I sink back onto one of the couches.
“Honestly, if you're asking whether he's behind the issues we're having, I can't see it. Not from what I've found. Why do you want to know about him?”
That’s not why I asked him to check Vlad’s background, but he has me thinking. “Just a hunch. Something I needed to know.”
I don’t give him specifics, but the pieces start to fit together as everything slowly falls into place. It explains Elizabeth’s evasiveness about her past. Inconsistencies in what she says, or chooses not to say.
It explains her technical knowledge and the ease with which she navigates around the secure systems, the way she reacts around certain conversations. Most of all, it explains the conversation with Takumi, and how Takumi and Vlad both seem to operate in the same hidden world.
Alex says he’s either clean or very good, and I can see that this guy is very good. But he’s not going to pull the wool over my eyes. More than that, it shows that Elizabeth is somehow connected, but I don't know how. Her resume was clean.
Something flashes in my head.
No wonder she has no college degree. She learned her skills a different way.
This guy was the organizer of a group.
The group Elizabeth and her friends have been talking about. And she was in that group which means … she must have been involved in shady operations. As a hacker, maybe? Someone operating in the same world as Vlad and Takumi.
No wonder she spotted the backdoor so quickly. No wonder she saw things my own team missed. No wonder she could walk into Knight Enterprises and start pulling apart systems that had stumped people for weeks.
The thought hits like a sledgehammer to my chest, and I wrestle with ugly thoughts, refusing to believe it.
“Matteo, you still there?”
“I'm still here,” I say slowly. I had a suspicion that Elizabeth was hiding something, but I never suspected this.
“That’s not why I called you,” Alex says.
My breath hitches in my throat.
There’s more?
“Sorry, I didn’t want to worry you with this while you were on vacation, but I think you need to know.”
Something pinches my gut. “Need to know what?”
He hesitates for a moment. “I've been tracing the breach signatures again. Cross-referencing access logs, timestamps … and patterns.” He exhales quietly.
“And?” Hurry the fuck up, Alex.
“They’re not random.”
My grip on the phone tightens. “I know that.”
“They’re consistent,” he continues. “Same methodology. Same structure. Whoever’s doing this knows our systems inside out.”
That doesn’t surprise me either. “I already told you that.”
“Uh ...” He pauses again, and I’m starting to lose my patience. “We found something in the access logs,” he says, quickly.
“Okay.” I scratch my chin, wondering why he’s wasting my time. “What?”
“The activity is tied to a valid login.”
“Whose?” My breath catches in my throat.
“You're not going to like—”
“Who the fuck is it?”
“Elizabeth.”
Everything around me freezes.
Elizabeth?
Fuck, no. I reject it instantly. “That’s not possible.”
“It’s her credentials. Same ID. Same authentication path. It’s clean, Matteo. Too clean.”
My jaw tightens. “But she’s not even in the country.”
“I know.” He pauses again. “That’s why I didn’t want to jump to conclusions. It could be a spoof. A mirror. Someone using her access. She logged in today.”

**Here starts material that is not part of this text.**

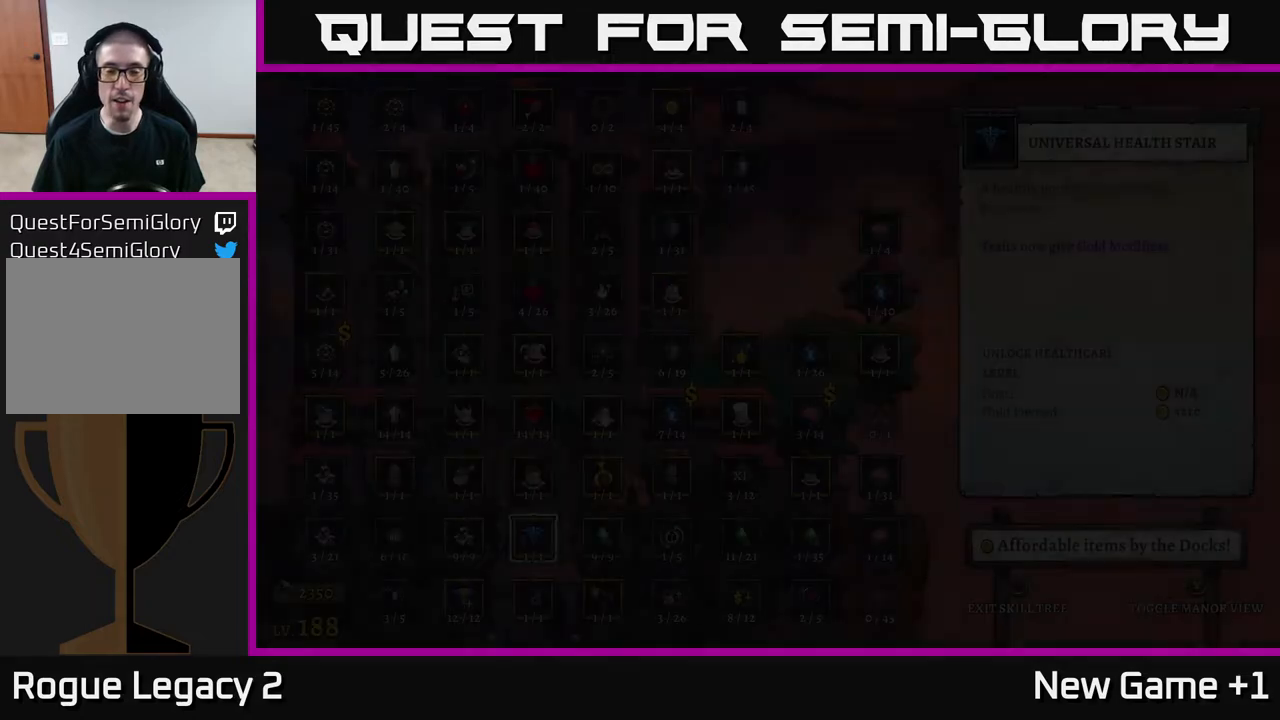
{"buttons": [], "left_stick": "center", "right_stick": "center", "events": []}
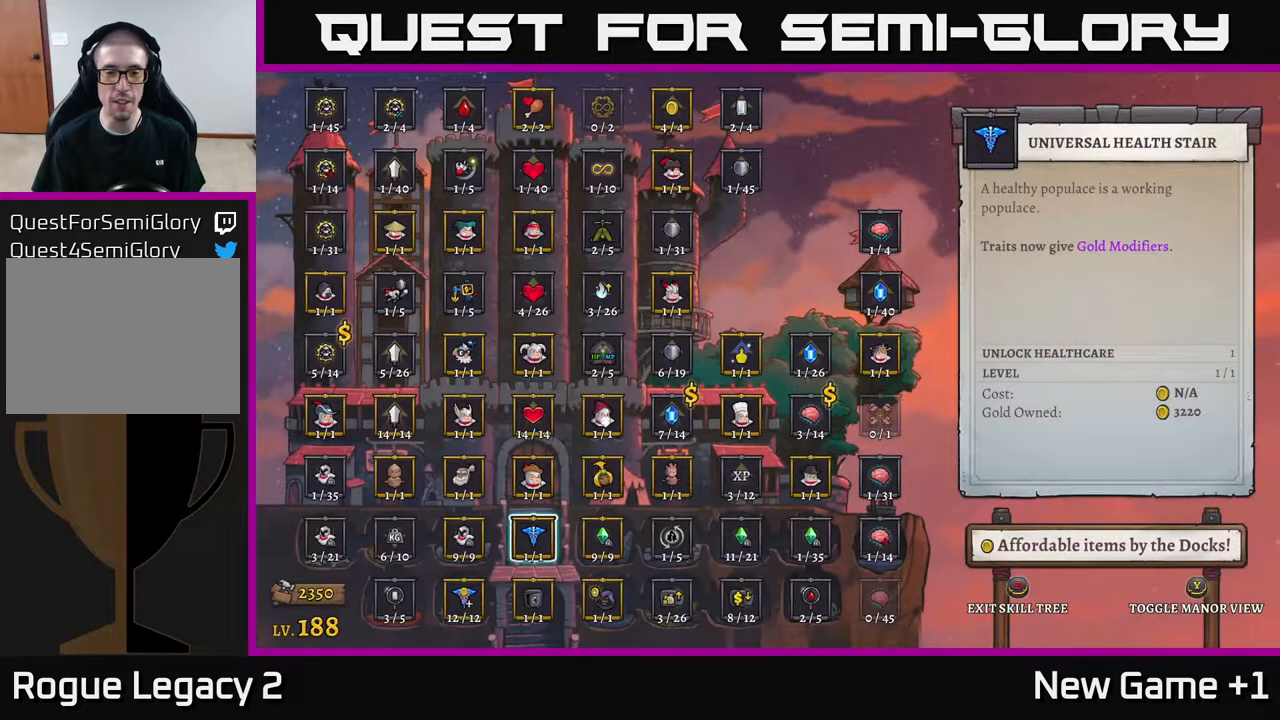
{"buttons": [], "left_stick": "center", "right_stick": "center", "events": []}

“I know. We both brought our laptops along, needing to keep an …”
Needing to keep an eye on the systems.
I wipe my hand over my face, wanting to wash away the grime of what I've just understood. “Are you saying Elizabeth is behind all the security issues we’ve been having?”
I think back to the past, when they started. Elizabeth wasn’t even here then.
“I’m saying the activity keeps resolving back to her credentials,” Alex says carefully. “Could someone be spoofing her access? Maybe. Could somebody be mirroring her authentication path? Possibly. But right now, if I had to point the finger at someone, she’s the strongest lead we’ve got.”
“When did this start?” I ask.
“Weeks ago,” he says. “But the pattern’s clearer now.”
Weeks ago. Around the time she came to me and told me it was an inside job. “Have you told anyone else?”